Based on its popularity, I was pretty sure the temple would be swarming with tourists and photographers early in the morning, which is fine, but not conducive to an enlightened, peaceful experience (or the best photographs). I can also tell you something else that isn’t conducive to an enlightened, peaceful experience: being stuck in traffic on your way to Borobudur with the sun quickly setting, thinking you’ve ruined the whole trip by not just doing what EVERYONE told you to do, and going for sunrise.

But guess what? I didn’t ruin it! We made it before sunset and it was absolutely bloody beautiful.

Borobudur.jpg

It’s massive, impressive, imposing, peaceful and eerie all at once. There were a few people there with us, no more than 8, and they seemed to be professional photographers. Borobudur has 9 levels and is quite steep to climb, but there are about 500 Buddhas around to encourage you to keep going. Mostly they are inside the bell-shaped domes, although some of them have been opened up or broken, and you can see their calm sweet faces. I read that it was built around the 8th or 9th century, but spent hundreds of years hidden under volcanic ash and jungle after it was abandoned (presumably due to the volcanic eruption) and I kept imaging how it must have felt to be one of the people who rediscovered it all those years later. It’s an amazing thing to see, even when you know it’s there.

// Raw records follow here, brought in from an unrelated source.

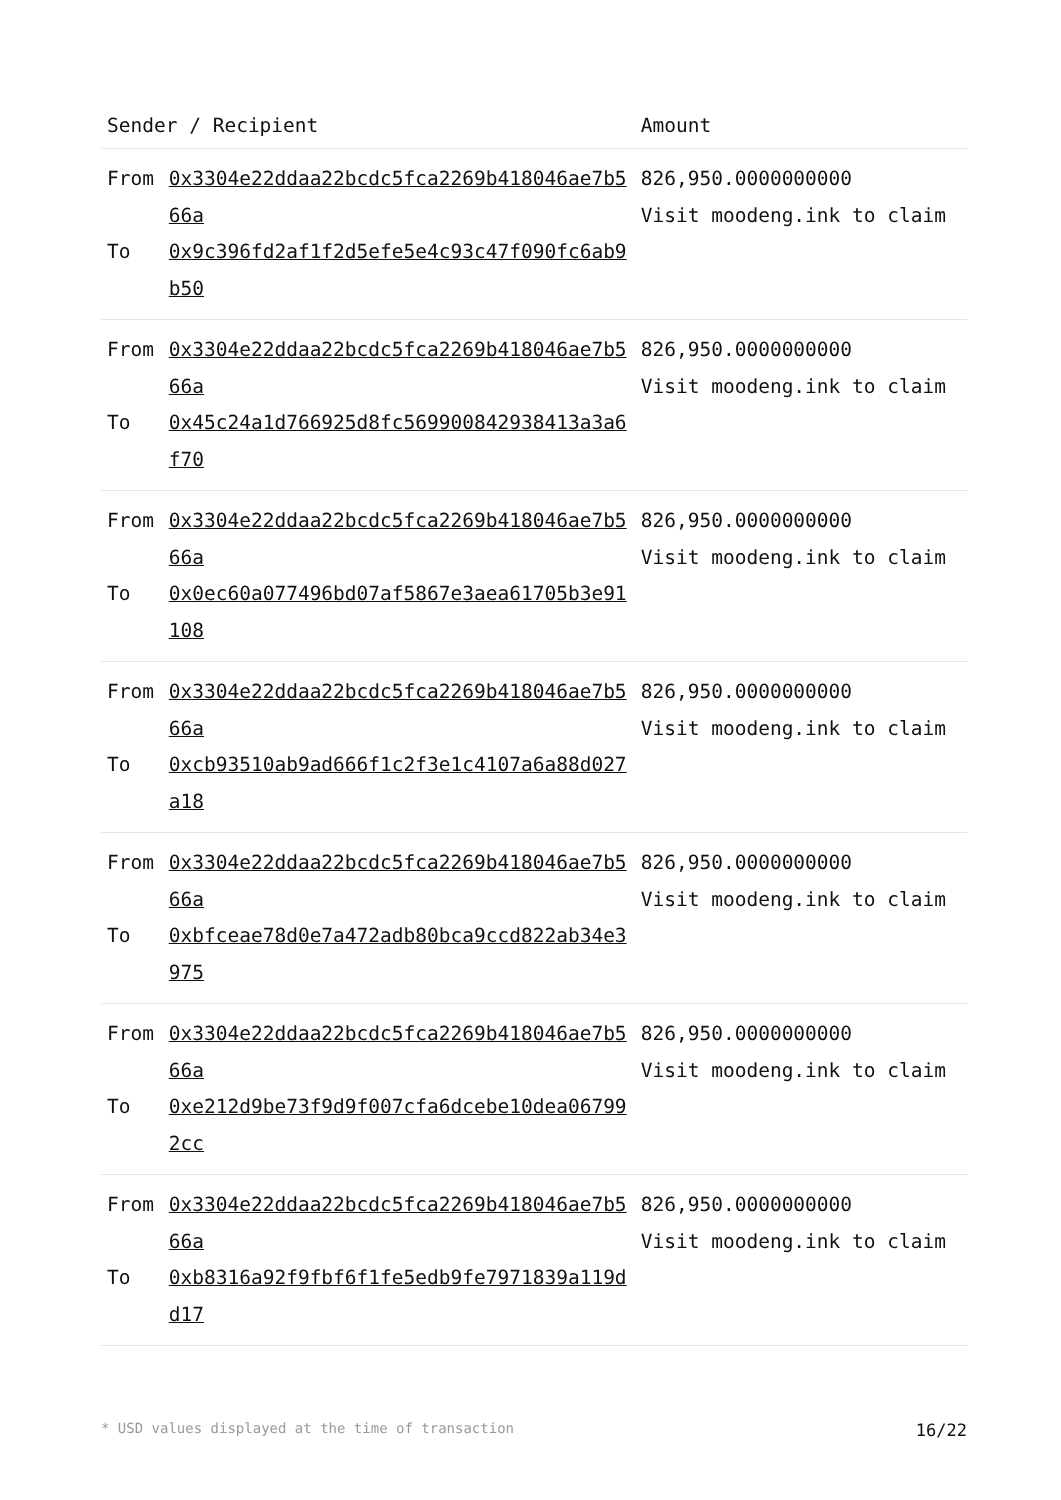| Sender / Recipient | | Amount |
| --- | --- | --- |
| From To | 0x3304e22ddaa22bcdc5fca2269b418046ae7b566a 0x9c396fd2af1f2d5efe5e4c93c47f090fc6ab9b50 | 826,950.0000000000 Visit moodeng.ink to claim |
| From To | 0x3304e22ddaa22bcdc5fca2269b418046ae7b566a 0x45c24a1d766925d8fc569900842938413a3a6f70 | 826,950.0000000000 Visit moodeng.ink to claim |
| From To | 0x3304e22ddaa22bcdc5fca2269b418046ae7b566a 0x0ec60a077496bd07af5867e3aea61705b3e91108 | 826,950.0000000000 Visit moodeng.ink to claim |
| From To | 0x3304e22ddaa22bcdc5fca2269b418046ae7b566a 0xcb93510ab9ad666f1c2f3e1c4107a6a88d027a18 | 826,950.0000000000 Visit moodeng.ink to claim |
| From To | 0x3304e22ddaa22bcdc5fca2269b418046ae7b566a 0xbfceae78d0e7a472adb80bca9ccd822ab34e3975 | 826,950.0000000000 Visit moodeng.ink to claim |
| From To | 0x3304e22ddaa22bcdc5fca2269b418046ae7b566a 0xe212d9be73f9d9f007cfa6dcebe10dea067992cc | 826,950.0000000000 Visit moodeng.ink to claim |
| From To | 0x3304e22ddaa22bcdc5fca2269b418046ae7b566a 0xb8316a92f9fbf6f1fe5edb9fe7971839a119dd17 | 826,950.0000000000 Visit moodeng.ink to claim |
* USD values displayed at the time of transaction 16/22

I think my photographs of the temple could be on the cover of a guidebook. I’m obsessed with them. This might sound arrogant, and I just took them on my phone, but I can imagine many people having a similar experience, looking back at their own pictures of Borobudur and thinking THAT LOOKS AMAZING. It’s not that I think I’m an excellent photographer, it’s just that this is one hell of a photogenic temple.